Who can be a friend of Putin?

Putin and his friend?
Reuters

Welcome to today’s Motherland Russia blog! It is time to analyze Putin’s relationships with other states and their leaders. If we try to study the causes for cooperation or clashes among countries, the line between two main factors becomes blurry: on the one hand, we have the historical friendship said states have had and on the other hand, we have the animosity their current leaders show. It is obvious that Putin’s relationship with different world leaders has an important impact on Russia’s foreign policy. What might not be so clear are the causes leading to the actions that Putin takes towards another state or vice versa. We will blame it on Ideology.

First, it is necessary to have some basic knowledge of Russian politics.

United Russia is the biggest party, and has constituted the majority of the Duma since 2007. Their de facto leader is, of course, Vladimir Putin, who rules following what it is known as Russian Conservatism.

As part of this conservative ideology, strong and well-established institutions become a key factor for the success of the state. Consequently, it is not surprising that United Russia preaches for the Government’s intervention in the economy and opposes in all ways possible to the effects of globalization and economic liberalism (although there is a maximum to which this ideal can be pushed, since Russia’s economy is highly dependent on its natural resources’ trade, among other assets).

Nevertheless, today, the Russian system does incorporate elements of free trade and privatization, which did not happen under the old Communist system. Thus, even though many elements of a past ideology and a past era are present, Russia has undergone severe changes in its system after the Cold War

Is Russia more compatible with liberal capitalist Western states and their leaders?

Now that we know Russia is not a communist system per se, is the country more compatible with liberal capitalist Western states and their leaders? Again, the answer is: not really.

If we examine this point from a foreign policy perspective, it is not truly difficult to realize that relations between the West and Russia are still pretty tense. We could attribute this situation to the leftovers of centuries of fighting with Europe, or to the culmination of Russia’s deviation from the West through the Cold War. But the truth is that everything comes back to ideology and to Putin’s nationalist discourse, which attempts to convince the citizenship that the Russian Federation can be as influential as its Empire once was. 

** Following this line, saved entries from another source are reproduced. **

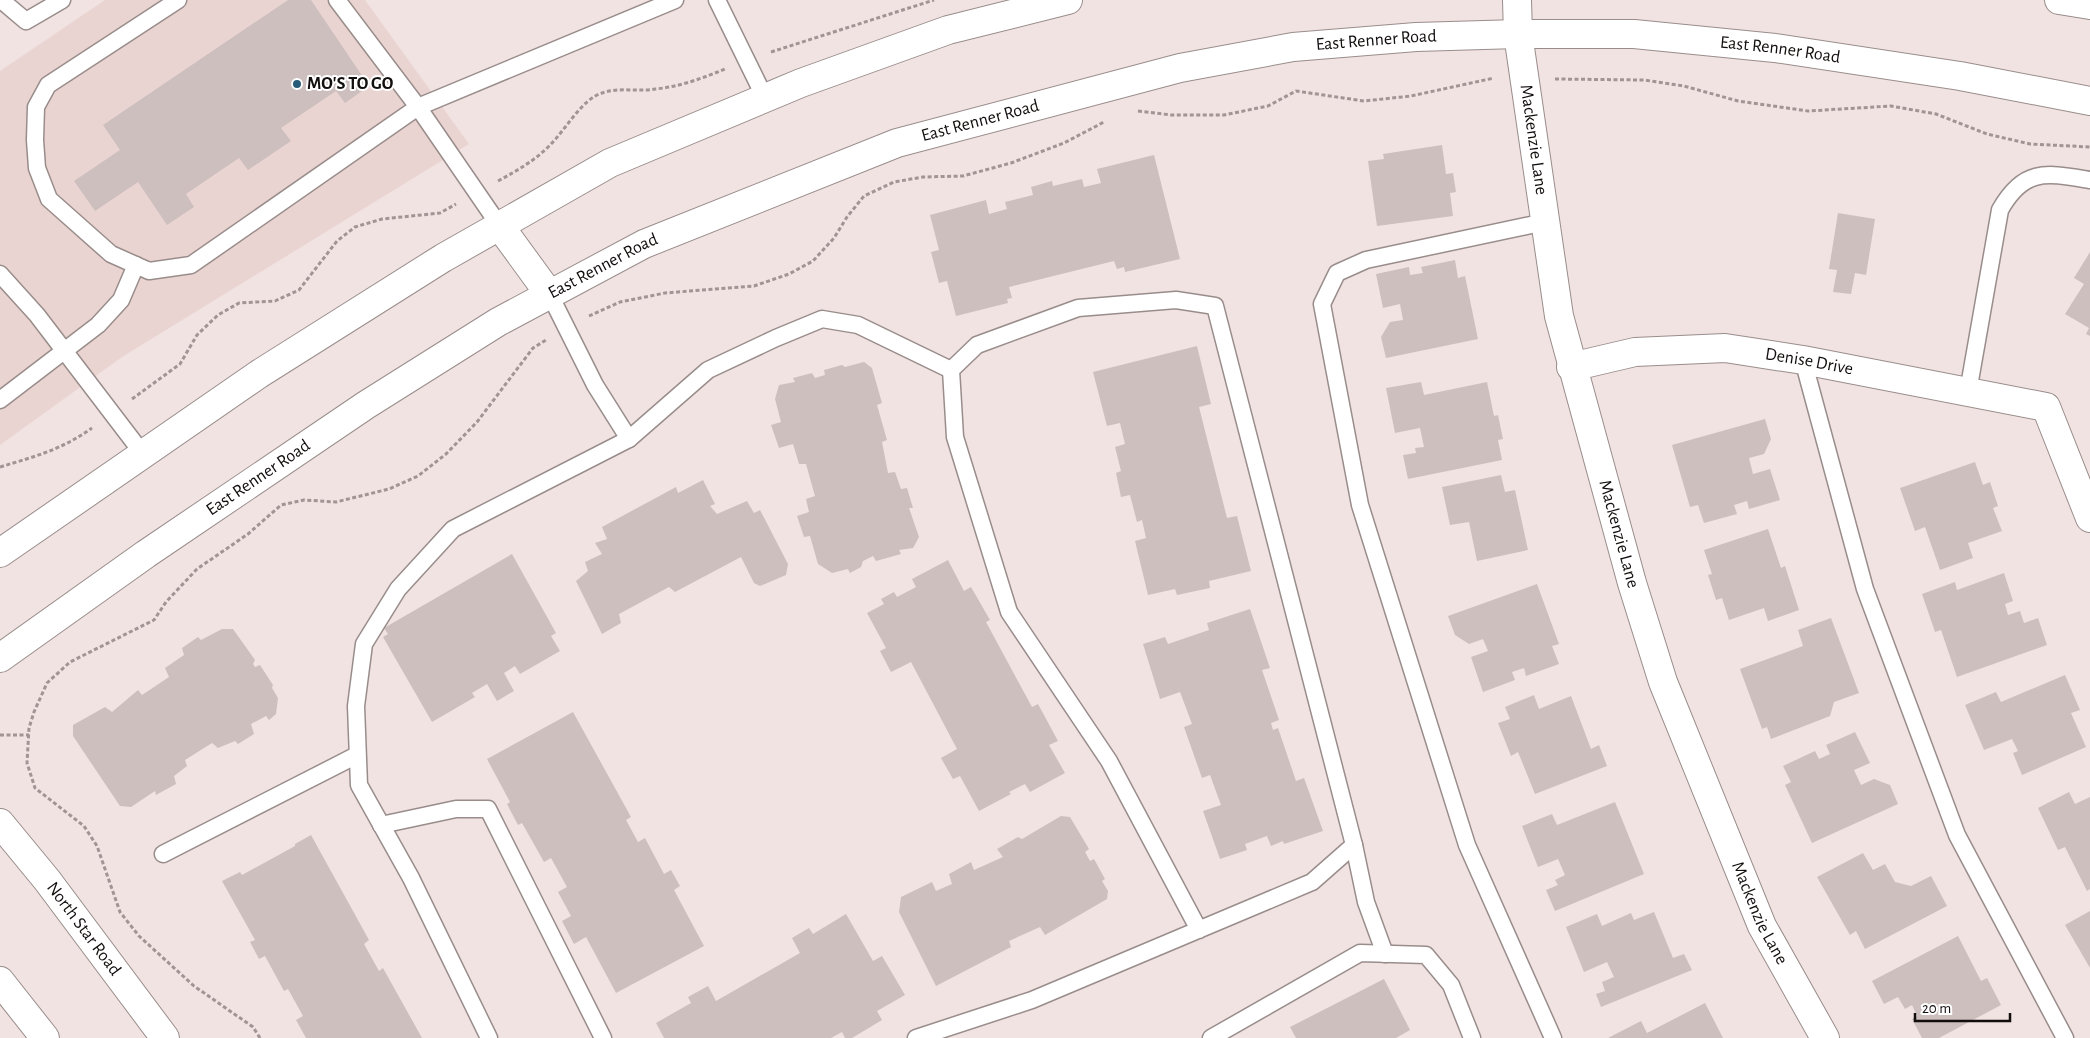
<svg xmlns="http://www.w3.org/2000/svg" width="2090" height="1038" font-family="'Alegreya Sans',sans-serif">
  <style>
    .built { fill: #ead4d1 }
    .building { fill: #ccbfbe }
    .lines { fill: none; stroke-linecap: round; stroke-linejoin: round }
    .lane-casing { stroke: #998d8b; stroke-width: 19 }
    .street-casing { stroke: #998d8b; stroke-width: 30 }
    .secondary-casing { stroke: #998d8b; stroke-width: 30 }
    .path { stroke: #a09594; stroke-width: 3; stroke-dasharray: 4 2.5; stroke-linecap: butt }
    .lane { stroke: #fff; stroke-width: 16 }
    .street { stroke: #fff; stroke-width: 28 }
    .secondary { stroke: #fff; stroke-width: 28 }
    .poi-dot { fill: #285c78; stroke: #fff; stroke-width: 2 }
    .labels { text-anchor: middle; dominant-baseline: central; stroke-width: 4; stroke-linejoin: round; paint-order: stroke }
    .street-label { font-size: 18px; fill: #120e0d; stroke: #fff }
    .poi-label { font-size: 18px; font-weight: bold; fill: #120e0d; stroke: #fff; text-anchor: start }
  </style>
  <rect width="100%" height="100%" fill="#f1e3e2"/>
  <path class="built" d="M105,0H365L469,144L122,357L0,445V71Z"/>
  <g class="building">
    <path d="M288,0H311L369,86L345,103L336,91L281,128L291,141L248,170L239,158L186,194L194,207L167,225L138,182L95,211L74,181L120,150L103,125Z"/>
    <path d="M1442,145L1446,174L1453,173L1456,192L1450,193L1453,216L1377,226L1368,161L1384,159L1383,154Z"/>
    <path d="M1154,155L1180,259L1125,272L1124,267L1117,269L1114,261L1009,287L1012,298L1007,299L1008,303L956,316L947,281L939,283L931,252L939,250L930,215L986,200L989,214L1007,209L1005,202L1033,195L1031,187L1052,181L1053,186L1082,179L1084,187L1101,183L1097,169Z"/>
    <path d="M1838,213L1875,219L1866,275L1855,273L1851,294L1833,292L1837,270L1829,269Z"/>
    <path d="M2090,252V336L2086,334L2089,328L2065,314L2084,284L2074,278Z"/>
    <path d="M1455,260L1458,278L1465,276L1478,339L1386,358L1381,337L1390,322L1403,320L1400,304L1383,308L1376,274L1409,267L1410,275L1423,273L1421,267Z"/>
    <path d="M1197,346L1211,404L1199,407L1227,518L1237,516L1251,571L1209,581L1210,588L1177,595L1175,589L1148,595L1135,541L1146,538L1142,520L1137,522L1130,495L1121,497L1116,473L1121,471L1115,447L1125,444L1120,423L1107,426L1093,372Z"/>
    <path d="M864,362L872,368L882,403L877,405L887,440L882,442L888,473L895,472L901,489L907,488L913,508H909L919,537L913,548L899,550L901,554L876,561L873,556L863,561L861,567L850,573L848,569L832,573L818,564L810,536L804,537L797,516L809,512L806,499L815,496L806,464H799L793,444L779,448L771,425L781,422L775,399L779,385L795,382L793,378L812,373L815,378L825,375L824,370L842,365L845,367Z"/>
    <path d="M1421,382L1424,395L1487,382L1494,416L1498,415L1503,439L1498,440L1502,460L1408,479L1403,455L1416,453L1415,448L1424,447L1420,428L1395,433L1386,388Z"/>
    <path d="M1765,419L1771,439L1764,454L1749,458L1753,474L1770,469L1780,500L1749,509L1747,501L1734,505L1737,514L1704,523L1698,505L1690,507L1672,445Z"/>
    <path d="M1975,462L1983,485L1990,482L1998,506L1993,508L2002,531L1968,543L1973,558L1940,570L1925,527L1915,531L1900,488Z"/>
    <path d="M1501,475L1505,492L1515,490L1528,550L1477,561L1469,522L1450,525L1442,487Z"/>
    <path d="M703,480L715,504L710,506L717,514L747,501L754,513L760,510L788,564L786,575L760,586L754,583L741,557L675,592L669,587L619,614L621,623L602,634L576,581L588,571L585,562L602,554L595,543L607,539L602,527L676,487L678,493Z"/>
    <path d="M1768,529L1781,568L1785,566L1799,610L1768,621L1764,608L1729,620L1722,598L1716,600L1708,575L1712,574L1704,550Z"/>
    <path d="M512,554L556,633L551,636L560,651L520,674L515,666L504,673L514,691L497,701L487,684L472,693L475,697L432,722L383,637L388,634L384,628Z"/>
    <path d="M948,560L964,591L971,587L990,620L986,622L1032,707L1038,704L1058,741L1049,745L1065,773L1030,792L1025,784L1009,792L1011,794L979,811L960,776L953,779L941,758L957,749L911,662L891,672L880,651L886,648L867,613L884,604L881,599L894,592L897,597L916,587L912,579Z"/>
    <path d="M2004,573L2013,601L2005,604L2008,615L2020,611L2024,623L2038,618L2047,645L1957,677L1941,630L1935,632L1922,594L1955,582L1957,590Z"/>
    <path d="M1537,584L1559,644L1552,646L1559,664L1526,676L1524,668L1512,672L1515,680L1483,692L1471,657L1488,651L1483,639L1469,644L1455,635L1448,616Z"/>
    <path d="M1250,609L1270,668L1262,670L1279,720L1271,723L1273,730L1278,728L1296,781L1304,778L1323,831L1284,844L1283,841L1271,846L1267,836L1245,844L1247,850L1220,859L1203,811L1221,805L1210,775L1202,778L1184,727L1192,724L1180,692L1160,699L1143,644L1165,637L1168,644L1209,630L1207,623Z"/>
    <path d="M1831,618L1859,693L1834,702L1830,716L1771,739L1767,727L1762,729L1740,669L1803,646L1798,630Z"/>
    <path d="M222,629H233L255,660L253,664L255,667L260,665L273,685L272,688L278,698L276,714L269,720L266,716L251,724L254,734L238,744L235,741L218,748L212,743L185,760L187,766L174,776L176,784L156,795L155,791L131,807L120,806L73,736V725L105,707L112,712L138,690L142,695L169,677L165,668L184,655L182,648L198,637L201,640Z"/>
    <path d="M2065,675L2080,710L2071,713L2086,747L2022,775L2013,753L2018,751L2012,739L1984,750L1965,705L1996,692L2001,702Z"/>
    <path d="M1534,695L1539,709L1571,696L1591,749L1599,745L1607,766L1535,794L1518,752L1511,756L1498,723L1510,719L1505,707Z"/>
    <path d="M573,712L631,817L626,820L638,842L645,838L664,874L671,870L680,886L674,890L704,946L616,993L586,937L574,944L562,921L571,916L558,892L567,887L551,858L544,862L522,823L518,825L507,804L510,802L487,759Z"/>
    <path d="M1855,732L1870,763L1854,770L1861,785L1874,779L1890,785L1898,804L1812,843L1785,785L1791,782L1783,766L1815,751L1819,759L1830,754L1826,745Z"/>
    <path d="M2069,792L2075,804L2090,797V889L2087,891L2065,847L2058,850L2038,808Z"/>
    <path d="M1615,802L1644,874L1555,911L1546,890L1558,885L1555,880L1565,875L1558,859L1538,867L1522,826L1552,814L1557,825Z"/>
    <path d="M1061,816L1070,817L1089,849L1085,852L1090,861L1094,859L1105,879L1102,881L1108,891L1107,899L1045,935L1040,927L1009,941L1011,947L936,986L899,912L901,897L932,882L936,891L952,884L949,874L971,862L974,870L1003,857L997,849L1018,837L1022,839Z"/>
    <path d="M311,835L369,940L364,944L379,971L383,968L422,1038H306L296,1020L303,1016L288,989L284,991L265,956L259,959L250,942L255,940L222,881L240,872L242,875L295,846V844Z"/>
    <path d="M1863,853L1873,870L1885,864L1895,882L1911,886L1931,876L1947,906L1865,949L1856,931L1850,935L1817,877Z"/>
    <path d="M2090,911V968L2065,925Z"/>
    <path d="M1654,912L1673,958L1684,954L1692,970L1601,1007L1596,994L1605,991L1602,982L1614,977L1607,962L1584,972L1566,927L1597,914L1602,926L1631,913L1634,920Z"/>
    <path d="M846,914L873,961L882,956L905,995L877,1011L882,1020L852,1038H845L842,1032L831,1038H664L656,1023L691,1003L688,997L708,986L716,1001L800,953L792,938L809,928L813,934Z"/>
    <path d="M1958,936L1981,981L1987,978L2001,1005L1939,1038H1922L1912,1019L1917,1016L1912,1005L1905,1009L1898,997L1884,1004L1872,981Z"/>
    <path d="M1384,979L1410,1030L1396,1038H1296L1290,1027Z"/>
    <path d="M1705,1003L1723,1038H1608L1641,1021L1647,1033Z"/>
  </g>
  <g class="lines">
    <g class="lane-casing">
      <g id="lane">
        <path d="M1,0L26,21L62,0"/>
        <path d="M178,0L48,85L36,107L35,140L37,168L49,199L111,254L149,271L191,265L418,107L675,0"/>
        <path d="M337,0L418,107L499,225"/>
        <path d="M717,0L765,98"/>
        <path d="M1545,222L1366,260L1337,273L1322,304L1360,505L1467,845L1553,1038"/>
        <path d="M0,274L37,315L143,454"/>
        <path d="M550,295L595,385L629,439"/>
        <path d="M1803,360L1865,589L1957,835L2065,1038"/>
        <path d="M1968,392L2000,210C2024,167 2047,173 2090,180"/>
        <path d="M0,400L98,325L121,300L136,265"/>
        <path d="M381,825L456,809H488L603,1038"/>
        <path d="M1354,845L1366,902L1385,954"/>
        <path d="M163,854L357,755"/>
        <path d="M489,1038L411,878L359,785L356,706L364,644L398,589L453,529L629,439L708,370L776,338L822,319L858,325L951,370"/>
        <path d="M916,1038L1032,1000L1312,882L1354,845L1215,306L1176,300L1078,308L977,345L951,370L955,437L1009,612L1109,761L1199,930"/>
        <path d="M1211,1038L1360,953L1426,955L1451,985L1472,1038"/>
      </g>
    </g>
    <g class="street-casing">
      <g id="street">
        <path id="s1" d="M1517,0L1518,34L1559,316L1632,583L1663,682L1762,926L1825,1038"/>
        <path id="s2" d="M1571,367L1635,352L1725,348L1803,360L2046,407L2090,518"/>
      </g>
    </g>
    <g class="secondary-casing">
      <g id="secondary">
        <path d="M2059,0L2090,5"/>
        <path d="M499,225L550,295"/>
        <path d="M0,553L259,374L443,258L610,163L801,83L948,30L1068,0"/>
        <path id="s3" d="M0,658L146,554L366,405L498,322L644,244L897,143L1180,68L1293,47L1416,37L1518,34H1634L1775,48L1960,76L2090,101"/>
        <path id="s4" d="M0,823L47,880L165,1038"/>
        <path d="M0,981L45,1038"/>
      </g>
    </g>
    <g class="path">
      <path d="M771,52L934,0"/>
      <path d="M1555,79L1644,80L1684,86L1738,101L1808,111L1891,106L1936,114L1987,134L2030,144L2090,147"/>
      <path d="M1138,111L1171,115H1224L1268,106L1296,91L1364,101L1411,96L1494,78"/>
      <path d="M498,181C518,170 536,160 551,144C566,129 582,99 602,93C619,87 638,92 655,89C679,87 703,78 725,69"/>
      <path d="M589,316L620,302L665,293L754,286L789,274L813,261L834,238L847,217L864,196L894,182L923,177L963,176L1011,163L1064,143L1104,122"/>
      <path d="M132,399L180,364L197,335L218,315L239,303L275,301L299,290L337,241L355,227L382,219L440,213L456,204"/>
      <path d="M0,467C36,456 61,450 92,428"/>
      <path d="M0,735H29"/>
      <path d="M260,1038L253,1027L194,986L139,936L120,912L97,846L84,826L35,788L27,763L29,728L34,712L47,683L70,662L154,620L166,602L197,569L248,534L281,505L304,500L336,502L389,489L418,476L446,454L477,422L533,348L546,340"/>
    </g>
    <use href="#lane" class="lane"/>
    <use href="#street" class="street"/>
    <use href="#secondary" class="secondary"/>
  </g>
  <circle class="poi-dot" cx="297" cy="84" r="5"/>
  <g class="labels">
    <g class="street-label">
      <text stroke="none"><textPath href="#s3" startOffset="1530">East Renner Road</textPath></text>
      <text stroke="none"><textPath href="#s3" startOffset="1935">East Renner Road</textPath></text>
      <text stroke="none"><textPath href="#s3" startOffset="1125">East Renner Road</textPath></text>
      <text stroke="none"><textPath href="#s1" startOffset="141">Mackenzie Lane</textPath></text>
      <text stroke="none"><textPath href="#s3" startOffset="720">East Renner Road</textPath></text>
      <text stroke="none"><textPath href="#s2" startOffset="241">Denise Drive</textPath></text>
      <text stroke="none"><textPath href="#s3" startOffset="315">East Renner Road</textPath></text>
      <text stroke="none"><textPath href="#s1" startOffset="545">Mackenzie Lane</textPath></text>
      <text stroke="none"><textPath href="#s1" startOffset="950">Mackenzie Lane</textPath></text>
      <text stroke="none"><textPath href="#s4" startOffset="135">North Star Road</textPath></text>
    </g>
    <g class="poi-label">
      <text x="307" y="84">MO'S TO GO</text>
    </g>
  </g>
  <path d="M1915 1013v8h95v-8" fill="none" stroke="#120e0d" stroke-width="2.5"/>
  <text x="1922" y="1013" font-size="15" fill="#120e0d" stroke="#ffffff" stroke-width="4" paint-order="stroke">20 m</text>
</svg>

Comparing it to the US, not even the most Republican of all Republicans will have the impact, population-wise, that the conservative ideology of the post-Communist era has had. America will still be the cradle for capitalism, liberalism and political freedoms; meanwhile, the Kremlin is more than happy to portray the opposite image. Territorial disputes, with Georgia or Ukraine as the best examples, are a consequence of Russia’s nationalism. And nationalism is a core characteristic of the government’s ideology so… antagonism between Europe or NATO and Russia is not likely to disappear anytime soon.

In any case, why would Putin need any of the Western countries as allies?

Putin has found plenty of friends in the emerging world. It is true, while Putin and his government ought to remain respectful towards the West in order to preserve their trade agreements, the main goal is to gain influence in the rest of the globe. Great examples of these friendships are mostly seen on how supportive the Russian Federation is towards authoritarian regimes. Some of the most recent examples? Venezuela or Syria make it to the top. In these cases, we see how Putin has openly supported the legitimacy of both Maduro and Assad, basing his claims on International Law.

The Pew Research Center has gathered international public opinion data on Russia, and the findings coincide with the above information. Among the most favourable countries, we can find Vietnam or South Korea, but also some African states.

China? The information is mixed. While there has been an increase of friendly relations between both countries, especially in the form of trade and military ties, in the end, they are competing for the position as the new world’s hegemon. The Sino-Russian relationship, while still threatening to the West, has a lot of issues to overcome, especially the struggle for power in Asia.

As you can see, Russia’s foreign policy is anything but simple. Putin’s opinions on other leaders have a lot of influence in the decisions the Russian government will take (visible when analyzing the ties he has built with the countries previously mentioned), but the way the system has been built has a big role to play. Nonetheless, the system is, indeed, a reflection of Putin’s personal ideology. As a result, drawing the line between history and current ideological reasons becomes almost impossible (particularly in countries with controlled citizen freedoms… hey there Russia).